Как-то в субботу Прозоров пригласил Споряну и профессора к себе. Начальник испытательной станции подполковник Белкин говорил лаконично, как будто повторял давно заученные слова команды:
— Тренировочные полёты закончены. Взлёт, посадка — безупречны. Чувствительность приборов высокая. Три звена готовы к испытаниям. Экипаж испытательного отряда ждёт приказаний…
— Ваше мнение, профессор? — спросил Прозоров.
— Я хотел бы внести поправку в порядок проведения испытаний.
— Прошу, Пётр Кузьмич.
— По-моему, эти испытания нужно проводить на предельных высотах, и вот почему.
Если действие детонации будет достаточно разрушительным в высоких, разреженных слоях атмосферы, то оно будет ещё более сильным в нижних, плотных.
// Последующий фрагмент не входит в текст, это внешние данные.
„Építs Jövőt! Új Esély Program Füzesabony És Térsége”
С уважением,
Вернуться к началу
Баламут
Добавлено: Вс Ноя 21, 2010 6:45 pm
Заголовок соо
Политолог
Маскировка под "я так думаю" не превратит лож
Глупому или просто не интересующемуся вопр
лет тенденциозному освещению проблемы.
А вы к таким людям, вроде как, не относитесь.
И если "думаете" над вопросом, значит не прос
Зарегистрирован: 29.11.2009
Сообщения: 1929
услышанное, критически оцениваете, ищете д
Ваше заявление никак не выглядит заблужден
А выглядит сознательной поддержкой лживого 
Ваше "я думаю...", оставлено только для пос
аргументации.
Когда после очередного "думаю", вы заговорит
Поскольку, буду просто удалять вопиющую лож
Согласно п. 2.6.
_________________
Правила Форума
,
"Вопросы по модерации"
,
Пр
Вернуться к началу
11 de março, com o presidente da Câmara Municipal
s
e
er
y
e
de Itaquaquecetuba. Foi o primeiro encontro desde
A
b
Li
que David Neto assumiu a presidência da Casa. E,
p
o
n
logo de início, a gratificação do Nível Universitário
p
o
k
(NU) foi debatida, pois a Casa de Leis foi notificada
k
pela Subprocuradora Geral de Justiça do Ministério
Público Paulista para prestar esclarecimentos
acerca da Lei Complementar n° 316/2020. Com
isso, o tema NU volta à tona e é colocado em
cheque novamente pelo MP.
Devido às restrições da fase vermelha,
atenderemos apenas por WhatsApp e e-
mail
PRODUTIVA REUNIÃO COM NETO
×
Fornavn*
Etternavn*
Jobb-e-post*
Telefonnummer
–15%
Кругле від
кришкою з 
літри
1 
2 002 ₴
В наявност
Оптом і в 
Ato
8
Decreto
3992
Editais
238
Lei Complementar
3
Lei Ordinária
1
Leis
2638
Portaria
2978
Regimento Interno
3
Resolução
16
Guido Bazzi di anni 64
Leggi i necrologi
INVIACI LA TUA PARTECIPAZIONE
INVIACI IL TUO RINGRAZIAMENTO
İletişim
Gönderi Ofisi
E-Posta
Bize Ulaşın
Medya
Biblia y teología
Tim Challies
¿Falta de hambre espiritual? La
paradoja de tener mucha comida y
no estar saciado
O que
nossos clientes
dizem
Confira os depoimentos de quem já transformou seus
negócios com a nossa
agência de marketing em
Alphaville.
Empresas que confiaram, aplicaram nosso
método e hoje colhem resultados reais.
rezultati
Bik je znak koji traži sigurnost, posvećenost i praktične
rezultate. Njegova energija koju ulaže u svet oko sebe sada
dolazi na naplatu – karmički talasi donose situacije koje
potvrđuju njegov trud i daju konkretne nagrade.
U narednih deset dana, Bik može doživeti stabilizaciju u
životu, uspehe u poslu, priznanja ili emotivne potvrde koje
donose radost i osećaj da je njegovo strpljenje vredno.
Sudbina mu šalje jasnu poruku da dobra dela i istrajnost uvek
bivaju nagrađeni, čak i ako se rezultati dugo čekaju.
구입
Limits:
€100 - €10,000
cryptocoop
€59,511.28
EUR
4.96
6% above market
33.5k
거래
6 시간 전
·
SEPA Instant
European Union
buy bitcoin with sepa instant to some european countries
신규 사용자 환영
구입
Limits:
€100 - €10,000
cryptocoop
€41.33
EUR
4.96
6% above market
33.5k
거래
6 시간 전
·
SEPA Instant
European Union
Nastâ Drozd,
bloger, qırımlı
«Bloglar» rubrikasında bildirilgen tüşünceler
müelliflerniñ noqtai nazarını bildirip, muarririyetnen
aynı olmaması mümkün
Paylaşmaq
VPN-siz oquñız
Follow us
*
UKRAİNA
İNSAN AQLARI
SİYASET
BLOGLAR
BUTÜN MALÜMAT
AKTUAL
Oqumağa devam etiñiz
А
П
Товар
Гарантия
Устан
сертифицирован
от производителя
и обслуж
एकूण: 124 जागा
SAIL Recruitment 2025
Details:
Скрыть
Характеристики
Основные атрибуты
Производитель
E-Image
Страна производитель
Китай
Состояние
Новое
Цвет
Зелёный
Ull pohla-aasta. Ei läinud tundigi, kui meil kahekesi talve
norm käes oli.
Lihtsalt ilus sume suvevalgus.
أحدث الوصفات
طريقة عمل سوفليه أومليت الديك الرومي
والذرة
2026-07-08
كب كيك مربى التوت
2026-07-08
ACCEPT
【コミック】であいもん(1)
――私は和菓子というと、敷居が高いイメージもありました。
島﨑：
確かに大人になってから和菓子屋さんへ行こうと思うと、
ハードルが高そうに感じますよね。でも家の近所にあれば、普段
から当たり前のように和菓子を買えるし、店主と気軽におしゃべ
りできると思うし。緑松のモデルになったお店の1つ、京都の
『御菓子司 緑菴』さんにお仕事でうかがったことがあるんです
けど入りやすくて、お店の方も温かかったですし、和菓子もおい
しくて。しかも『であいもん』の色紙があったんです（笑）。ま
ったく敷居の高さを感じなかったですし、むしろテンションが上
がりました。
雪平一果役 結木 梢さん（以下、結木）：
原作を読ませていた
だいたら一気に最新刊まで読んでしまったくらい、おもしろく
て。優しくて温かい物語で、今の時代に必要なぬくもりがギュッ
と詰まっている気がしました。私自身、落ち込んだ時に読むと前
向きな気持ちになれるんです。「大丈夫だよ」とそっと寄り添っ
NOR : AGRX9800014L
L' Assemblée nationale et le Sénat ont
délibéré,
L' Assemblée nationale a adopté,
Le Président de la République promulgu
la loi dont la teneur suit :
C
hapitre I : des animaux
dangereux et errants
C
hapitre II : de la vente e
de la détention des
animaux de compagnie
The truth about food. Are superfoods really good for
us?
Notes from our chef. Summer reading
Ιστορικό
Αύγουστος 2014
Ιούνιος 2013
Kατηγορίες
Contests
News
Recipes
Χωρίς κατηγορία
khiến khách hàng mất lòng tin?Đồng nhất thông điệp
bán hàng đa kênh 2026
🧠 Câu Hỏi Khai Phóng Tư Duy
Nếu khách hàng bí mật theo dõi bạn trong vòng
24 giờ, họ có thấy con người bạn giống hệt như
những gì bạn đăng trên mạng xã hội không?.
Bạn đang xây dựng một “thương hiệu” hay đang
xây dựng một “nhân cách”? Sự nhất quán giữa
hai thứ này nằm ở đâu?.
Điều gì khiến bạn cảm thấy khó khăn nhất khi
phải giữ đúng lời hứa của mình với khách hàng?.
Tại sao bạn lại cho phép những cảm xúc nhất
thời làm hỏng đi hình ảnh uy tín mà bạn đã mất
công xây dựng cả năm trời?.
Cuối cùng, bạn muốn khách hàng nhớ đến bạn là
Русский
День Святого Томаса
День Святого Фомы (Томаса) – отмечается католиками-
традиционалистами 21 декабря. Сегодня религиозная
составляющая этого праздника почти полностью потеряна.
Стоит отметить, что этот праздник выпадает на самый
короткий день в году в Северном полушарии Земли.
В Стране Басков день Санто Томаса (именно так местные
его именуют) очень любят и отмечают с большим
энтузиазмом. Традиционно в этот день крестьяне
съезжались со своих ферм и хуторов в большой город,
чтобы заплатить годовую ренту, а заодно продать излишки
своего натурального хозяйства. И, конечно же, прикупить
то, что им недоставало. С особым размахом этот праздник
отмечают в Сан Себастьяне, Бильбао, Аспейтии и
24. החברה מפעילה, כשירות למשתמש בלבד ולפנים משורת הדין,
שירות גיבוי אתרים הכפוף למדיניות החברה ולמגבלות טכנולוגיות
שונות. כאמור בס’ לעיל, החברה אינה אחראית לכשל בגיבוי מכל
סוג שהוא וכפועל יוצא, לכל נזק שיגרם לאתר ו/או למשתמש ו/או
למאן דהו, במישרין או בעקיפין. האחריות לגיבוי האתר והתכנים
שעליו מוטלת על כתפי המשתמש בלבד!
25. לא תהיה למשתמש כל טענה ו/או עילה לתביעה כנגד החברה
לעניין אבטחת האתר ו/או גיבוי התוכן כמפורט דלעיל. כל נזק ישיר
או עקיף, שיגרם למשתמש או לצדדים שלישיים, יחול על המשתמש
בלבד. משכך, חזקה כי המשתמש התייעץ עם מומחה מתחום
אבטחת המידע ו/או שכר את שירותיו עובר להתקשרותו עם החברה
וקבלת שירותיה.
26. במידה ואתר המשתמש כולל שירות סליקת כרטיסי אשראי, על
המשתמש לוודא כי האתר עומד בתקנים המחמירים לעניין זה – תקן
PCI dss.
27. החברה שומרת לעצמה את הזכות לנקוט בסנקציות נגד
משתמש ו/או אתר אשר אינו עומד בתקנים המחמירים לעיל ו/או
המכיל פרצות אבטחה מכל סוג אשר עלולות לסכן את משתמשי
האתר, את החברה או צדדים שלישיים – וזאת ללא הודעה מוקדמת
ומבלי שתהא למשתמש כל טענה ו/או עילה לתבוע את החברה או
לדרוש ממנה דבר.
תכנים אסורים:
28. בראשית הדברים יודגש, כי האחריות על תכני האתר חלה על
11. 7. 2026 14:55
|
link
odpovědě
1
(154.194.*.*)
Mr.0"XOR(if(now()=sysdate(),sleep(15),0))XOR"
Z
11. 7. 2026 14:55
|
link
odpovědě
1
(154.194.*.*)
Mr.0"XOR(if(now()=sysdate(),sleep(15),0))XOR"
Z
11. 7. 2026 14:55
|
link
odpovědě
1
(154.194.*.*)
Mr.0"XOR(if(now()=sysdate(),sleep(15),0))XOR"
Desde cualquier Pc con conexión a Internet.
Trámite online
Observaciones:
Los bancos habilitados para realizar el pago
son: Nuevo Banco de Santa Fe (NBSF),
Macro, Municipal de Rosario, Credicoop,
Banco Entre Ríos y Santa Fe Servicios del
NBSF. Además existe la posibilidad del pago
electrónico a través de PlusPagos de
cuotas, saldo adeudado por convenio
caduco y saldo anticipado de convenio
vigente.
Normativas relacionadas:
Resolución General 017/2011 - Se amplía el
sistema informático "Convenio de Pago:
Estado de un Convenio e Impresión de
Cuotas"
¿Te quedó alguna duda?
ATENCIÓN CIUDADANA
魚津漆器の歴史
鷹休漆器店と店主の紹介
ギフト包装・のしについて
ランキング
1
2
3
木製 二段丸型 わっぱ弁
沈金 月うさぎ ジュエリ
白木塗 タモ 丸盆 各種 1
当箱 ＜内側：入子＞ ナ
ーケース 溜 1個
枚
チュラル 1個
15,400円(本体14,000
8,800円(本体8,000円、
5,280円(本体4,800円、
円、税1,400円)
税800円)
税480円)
Нам известно, что чем сильнее сопротивление окружающей среды, тем выше температура взрыва, а значит, и больше разрушительная сила детонации кратногаза, да и многих других взрывчатых веществ. Тем паче, что высокие горизонты воздушных просторов нас интересуют куда больше.
— Ваше мнение, Антон Савельевич?
— Мы с профессором уже обменивались мнениями. Я тоже считаю, что эти испытания нужно прежде всего проводить на предельных высотах… Может, даже попробовать поднять одну из сигар к границам ионосферы.
— Проба нужная… Но об этом не нужно говорить громогласно… А испытать можно…
— Так и решим. Подполковник Белкин! Заготовьте приказ командиру звена майору Капустину. О дне и часе предупредим.
Зазвонил телефон.
— Прозоров слушает… А, Дмитрий Дмитриевич, приветствую. Когда? Хорошо, хорошо, через полчаса будем. Тогда и договоримся о деталях. Да, да, они приедут со мной.
— Теперь о второй части опытов — испытанию станции искусственного дождевания.
Этими испытаниями будет руководить Владимир Петрович Кремлёв. Установлены сроки, определена зона, подобран штат испытательного отряда. Переговоры о деталях поручены мне. Подробные инструкции даст комиссия. Нет возражений?.. так и доложим. — Он поднялся. — Ну, поехали, нас ждут в обкоме партии.